Pour Xavier Bertrand, "oui, il y a un problème Bayrou"

Amand Boissieu
Juin 25, 2017

En pleine tourmente, François Bayrou a présenté hier en Conseil des ministres sa loi de moralisation de la vie publique, au moment où lui-même est confronté à des soupçons d'emplois fictifs visant des élus MoDem et vient d'être rappelé à l'ordre pour s'être plaint d'une enquête auprès de Radio France. Ce à quoi le journaliste a répondu que le terme "harcèlement" renvoyait à une qualification pénale et qu'il était donc possible d'interpréter ce coup de fil comme une pression de la part du garde des sceaux.

Le ministre de la Justice avait affirmé avoir appelé en tant que "citoyen", estimant que cela n'avait "rien à voir" avec sa fonction. L'affaire des assistants parlementaires du MoDem a beau rendre la position du ministre de la Justice difficilement tenable et provoquer une première crise d'autorité au sein du jeune gouvernement, franceinfo vous explique pourquoi l'exécutif ne peut pas se permettre de lâcher son ministre centriste.

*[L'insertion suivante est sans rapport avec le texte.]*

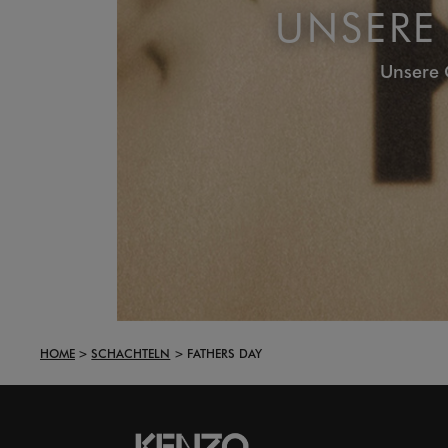
UNSERE
Unsere 
HOME
SCHACHTELN
FATHERS DAY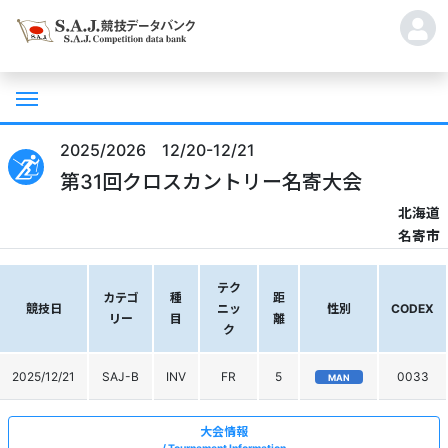
2025/2026 12/20-12/21
第31回クロスカントリー名寄大会
北海道
名寄市
テク
カテゴ
種
距
競技日
ニッ
性別
CODEX
リー
目
離
ク
2025/12/21
SAJ-B
INV
FR
5
0033
MAN
大会情報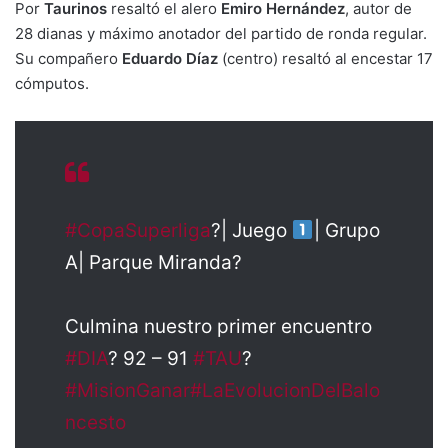
Por
Taurinos
resaltó el alero
Emiro Hernández
, autor de
28 dianas y máximo anotador del partido de ronda regular.
Su compañero
Eduardo Díaz
(centro) resaltó al encestar 17
cómputos.
#CopaSuperliga
?| Juego
| Grupo
A| Parque Miranda?
Culmina nuestro primer encuentro
#DIA
? 92 – 91
#TAU
?
#MisionGanar
#LaEvolucionDelBalo
ncesto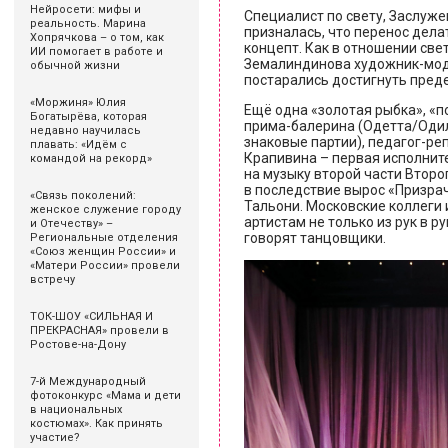
Нейросети: мифы и
Специалист по свету, Заслуж
реальность. Марина
призналась, что перенос дела
Хопрячкова – о том, как
концепт. Как в отношении свет
ИИ помогает в работе и
Земалиндинова художник-мод
обычной жизни
постарались достигнуть пред
«Моржиня» Юлия
Ещё одна «золотая рыбка», «
Богатырёва, которая
прима-балерина (Одетта/Одил
недавно научилась
знаковые партии), педагог-р
плавать: «Идём с
Крапивина – первая исполнит
командой на рекорд»
на музыку второй части Второ
в последствие вырос «Призра
«Связь поколений:
Тальони. Московские коллеги
женское служение городу
артистам не только из рук в рук
и Отечеству» –
говорят танцовщики.
Региональные отделения
«Союз женщин России» и
«Матери России» провели
встречу
ТОК-ШОУ «СИЛЬНАЯ И
ПРЕКРАСНАЯ» провели в
Ростове-на-Дону
7-й Международный
фотоконкурс «Мама и дети
в национальных
костюмах». Как принять
участие?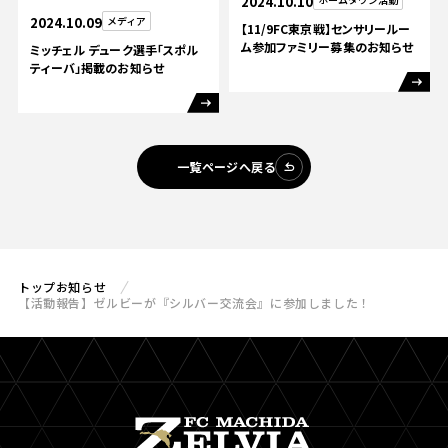
2024.10.10
2024.10.09
メディア
【11/9FC東京戦】センサリールー
ム参加ファミリー募集のお知らせ
ミッチェル デューク選手「スポル
ティーバ」掲載のお知らせ
一覧ページへ戻る
トップ
お知らせ
【活動報告】ゼルビーが『シルバー交流会』に参加しました！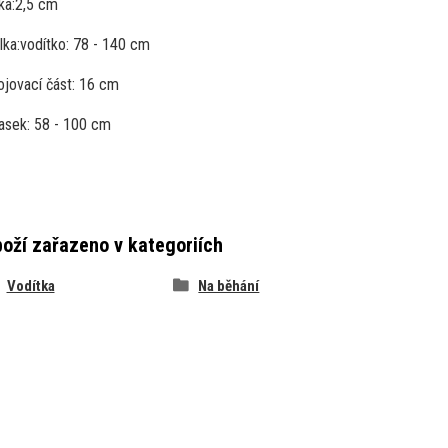
ka:
2,5 cm
lka:
vodítko: 78 - 140 cm
ojovací část: 16 cm
asek: 58 - 100 cm
oží zařazeno v kategoriích
Vodítka
Na běhání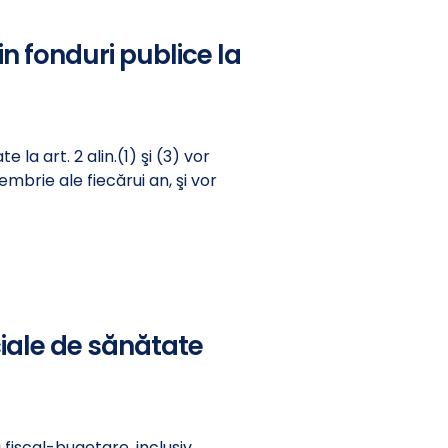
in fonduri publice la
la art. 2 alin.(1) şi (3) vor
embrie ale fiecărui an, şi vor
ciale de sănătate
fiscal-bugetare, inclusiv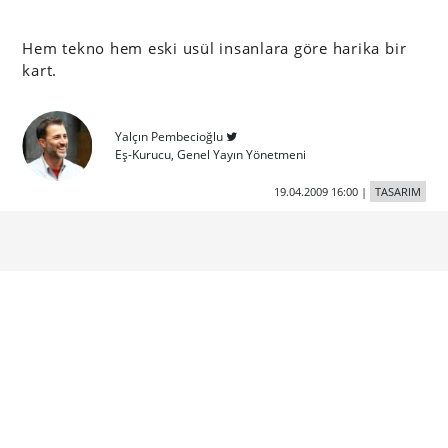
Hem tekno hem eski usül insanlara göre harika bir
kart.
Yalçın Pembecioğlu
Eş-Kurucu, Genel Yayın Yönetmeni
19.04.2009 16:00
|
TASARIM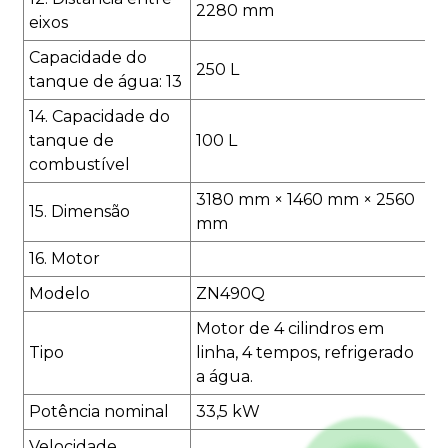
2280 mm
eixos
Capacidade do
250 L
tanque de água: 13
14. Capacidade do
tanque de
100 L
combustível
3180 mm × 1460 mm × 2560
15. Dimensão
mm
16. Motor
Modelo
ZN490Q
Motor de 4 cilindros em
Tipo
linha, 4 tempos, refrigerado
a água.
Potência nominal
33,5 kW
Velocidade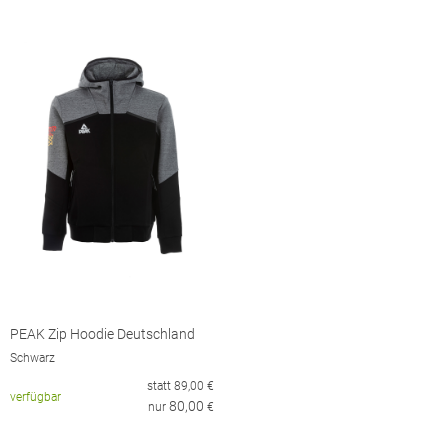
PEAK Zip Hoodie Deutschland
Schwarz
statt
89,00
€
verfügbar
80,00
nur
€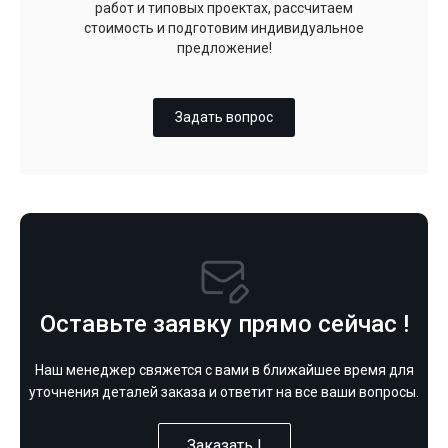
работ и типовых проектах, рассчитаем
стоимость и подготовим индивидуальное
предложение!
Задать вопрос
Оставьте заявку прямо сейчас !
Наш менеджер свяжется с вами в ближайшее время для
уточнения деталей заказа и ответит на все ваши вопросы.
Заказать !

Ce léger recadrage primo-ministériel n'empêche cependant pas Edouard Philippe de prendre la défense de son garde des Sceaux: "Je comprends que l'homme François Bayrou ait été agacé par la façon dont les questions ont été posées, avec beaucoup de pression probablement, sur des gens qui ne s'y attendaient pas". Edouard Philippe a recadré hier son ministre, mais François Bayrou continue de lui tenir tête et revendique sa liberté de parole. En tout cas, pour moi, je ne sais pas vivre sans liberté de parole. Sur le plan institutionnel, il entend supprimer la Cour de justice de la République, juridiction d'exception des membres du gouvernement, et interdire le cumul de plus de trois mandats successifs dans le temps, sauf dans les petites communes. A moins de passer par un référendum, ce que François Bayrou n'a d'ailleurs pas exclu. Comble de la provocation, il a lancé: "Edouard Philippe a dit quelque chose absolument juste". "Quand on est un responsable, un homme politique, (.) quand on pense qu'il y a des choses importantes à dire, il faut les dire".

Une nouvelle bravade qui en amène une autre dans la foulée: dans une interview donnée au journal Le Monde à paraître ce mercredi, le garde des Sceaux persiste et signe: " Je ne suis pas devenu muet en entrant Place Vendôme.

Emmanuel Macron et François Bayrou ont fait de ces textes, censés mettre fin à des décennies de pratiques qui ont nourri le populisme et un sentiment du "tous pourris" en France, un emblème de leur alliance et de la promesse de renouvellement de la vie politique sur laquelle le chef de l'Etat a été élu. Véritable symbole de ce nouveau quinquennat, ce projet de loi vise à rétablir la "confiance" dans le système politique. "Le Béarnais est convaincu que son ralliement a ouvert les portes de l'Elysée à Emmanuel Macron et joue les vice-présidents", ironise-t-il.